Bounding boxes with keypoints

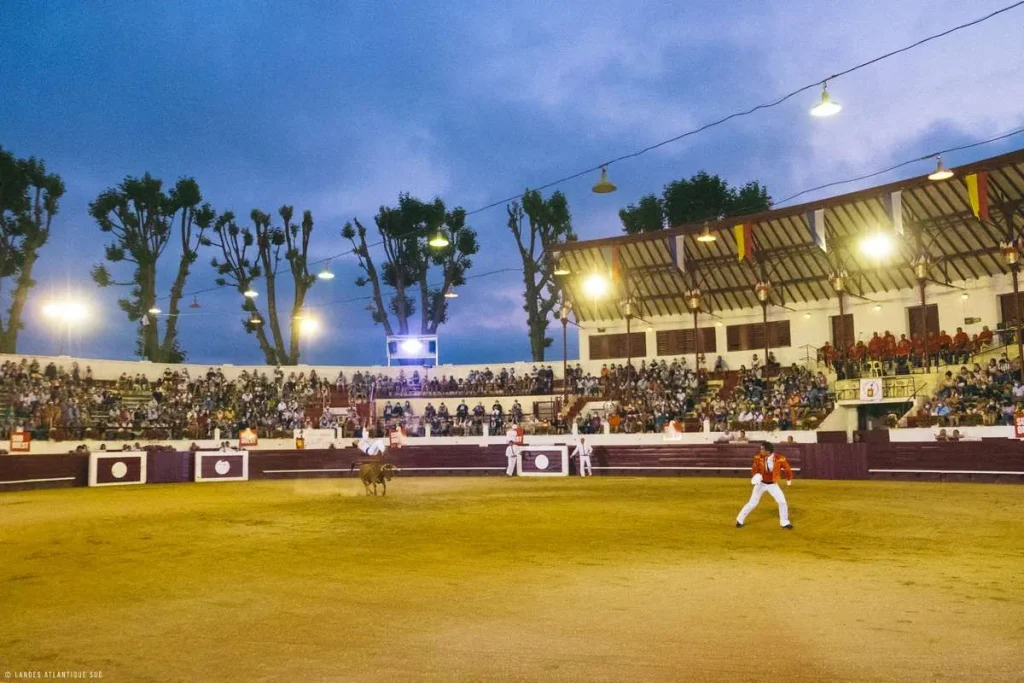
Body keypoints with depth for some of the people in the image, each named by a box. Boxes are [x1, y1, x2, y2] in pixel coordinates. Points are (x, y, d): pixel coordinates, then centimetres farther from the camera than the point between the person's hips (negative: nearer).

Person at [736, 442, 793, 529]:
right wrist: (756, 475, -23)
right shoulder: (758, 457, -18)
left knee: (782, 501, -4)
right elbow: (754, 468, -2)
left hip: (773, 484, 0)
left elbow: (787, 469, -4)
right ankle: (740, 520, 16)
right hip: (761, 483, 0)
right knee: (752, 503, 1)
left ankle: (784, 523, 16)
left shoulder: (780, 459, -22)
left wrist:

◆ Assignment ◆
Repeat the listing above line for line, without any changes, but leave out the picture.

◆ Solved exercise ◆
Body keypoints with depth for some of the people in the image, each named by a box. Boxes are [x1, y1, x2, y2] in pixel coordinates. Points are (x, y, d): pixel coordinates, then centimetres farther from the camera than the point between the person's hips (negative: nearer).

Person at [736, 442, 793, 529]:
right wrist: (756, 475, -23)
right shoulder: (758, 457, -18)
left knee: (782, 501, -4)
right elbow: (754, 468, -2)
left hip: (773, 484, 0)
left elbow: (787, 469, -4)
right ankle: (740, 520, 16)
right hip: (761, 483, 0)
right knee: (752, 503, 1)
left ankle: (784, 523, 16)
left shoulder: (780, 459, -22)
left wrist:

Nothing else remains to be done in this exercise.